Oditur Militer kemudian menyetujui tanggal tersebut.
Pembacaan eksepsi dari tim penasehat hukum terdakwa disepakati dibacakan pada Senin (22/4/2024).
Henri kemudian dibawa ke luar ruang sidang atas perintah Adeng.
Sidang kemudian ditunda hingga Senin (22/4/2024) dengan agenda pembacaan eksepsi terdakwa.
Usai sidang, penasehat hukum Henri, Muhammad Adrian Zulfikar mengatakan sejumlah hal yang akan disampaikan dalam eksepsi di antaranya adalah perihal inkonsistensi dalam surat dakwaan.
Inkonsistensi yang dimaksud adalah perbedaan jumlah uang Dako yang diterima Henri dalam surat dakwaan.

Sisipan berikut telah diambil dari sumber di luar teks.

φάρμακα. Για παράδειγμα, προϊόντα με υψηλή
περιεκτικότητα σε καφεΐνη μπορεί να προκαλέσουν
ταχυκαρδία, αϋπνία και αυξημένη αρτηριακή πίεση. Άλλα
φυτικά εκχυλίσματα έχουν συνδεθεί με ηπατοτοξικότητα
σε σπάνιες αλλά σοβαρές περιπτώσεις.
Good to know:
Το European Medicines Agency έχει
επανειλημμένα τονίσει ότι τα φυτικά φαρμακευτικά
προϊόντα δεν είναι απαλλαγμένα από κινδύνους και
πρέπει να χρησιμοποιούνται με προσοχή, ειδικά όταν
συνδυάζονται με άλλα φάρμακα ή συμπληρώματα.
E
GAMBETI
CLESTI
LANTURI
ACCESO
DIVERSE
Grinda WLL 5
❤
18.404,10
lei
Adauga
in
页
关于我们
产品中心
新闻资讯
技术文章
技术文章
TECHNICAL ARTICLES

Menurutnya dalam dakwaan pertama yakni pasal 12 a UU RI nomor 20 tahun 2021 tentang perubahan atas UU RI nomor 31 tahun 1999 tentang pemberantasan tindak pidana korupsi Jo Pasal 55 ayat 1 ke-1 KUHP Henri dinyatakan menerima Rp7,8 miliar.

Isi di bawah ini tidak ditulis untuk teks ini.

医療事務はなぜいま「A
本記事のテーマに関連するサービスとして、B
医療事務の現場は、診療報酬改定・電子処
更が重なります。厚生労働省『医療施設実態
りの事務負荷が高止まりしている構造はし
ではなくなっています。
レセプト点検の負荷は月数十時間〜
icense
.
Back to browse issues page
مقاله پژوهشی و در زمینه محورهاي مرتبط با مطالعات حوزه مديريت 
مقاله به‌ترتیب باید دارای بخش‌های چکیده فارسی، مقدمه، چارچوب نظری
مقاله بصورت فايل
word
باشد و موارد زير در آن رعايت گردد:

Namun pada dakwaan kedua yakni Pasal 12 b UU RI nomor 20 tahun 2021 tentang perubahan atas UU RI nomor 31 tahun 1999 tentang pemberantasan tindak pidana korupsi Jo Pasal 55 ayat 1 ke-1 KUHP dan dakwaan ketiga yaitu Pasal 11 UU RI nomor 20 tahun 2021 tentang perubahan atas UU RI nomor 31 tahun 1999 tentang pemberantasan tindak pidana korupsi Jo Pasal 55 ayat 1 ke-1 KUHP Henri dinyatakan menerima Rp8,6 miliar.
Kedua, lanjut Adrian, pihaknya mempertanyakan proyek sumber Dana Komando yang berbeda-beda di dalam dakwaan.
"Ketiga, kami tidak melihat cara-caranya. Pasal yang didakwakan ini kan pasal yang memang ada hadiah atau janji kemudian pejabat ini bergerak. Itu cara-cara tidak tersurat, tidak kami lihat dalam surat dakwaan tersebut," kata dia.
"Sehingga menurut kami alangkah baiknya jika memang nantinya bisa diperbaiki surat dakwaan. Biar lebih clear persidangan arahnya ke mana," sambung dia.
Sebelumnya, dalam dakwaan yang dibacakan Oditur Militer Laksdya TNI Wensuslaus Kapo, Henri didakwa menerima suap dengan sandi Dana Komando senilai total sekira Rp 8,6 miliar dari dua pengusaha swasta.
Oditur Militer Tinggi mendakwa dia menerima suap tersebut dari (saksi 9) Direktur Utama CV Pandu Aksara dan PT Kindah Abadi Utama Roni Aidil dan (saksi 10) Direktur Utama PT Intertekno Grafika Sejati dan PT Bina Putera Sejati atau Sejati Grup Mulsunadi Gunawan.
Ia didakwa menerima suap tersebut sejak menjabat sebagai Kepala Basarnas pada Februari 2021 sampai tahun 2023 terkait sejumlah proyek di antaranya pengadaan pendeteksi korban reruntuhan hingga pengadaan robot (ROV) untuk KN SAR Ganesha.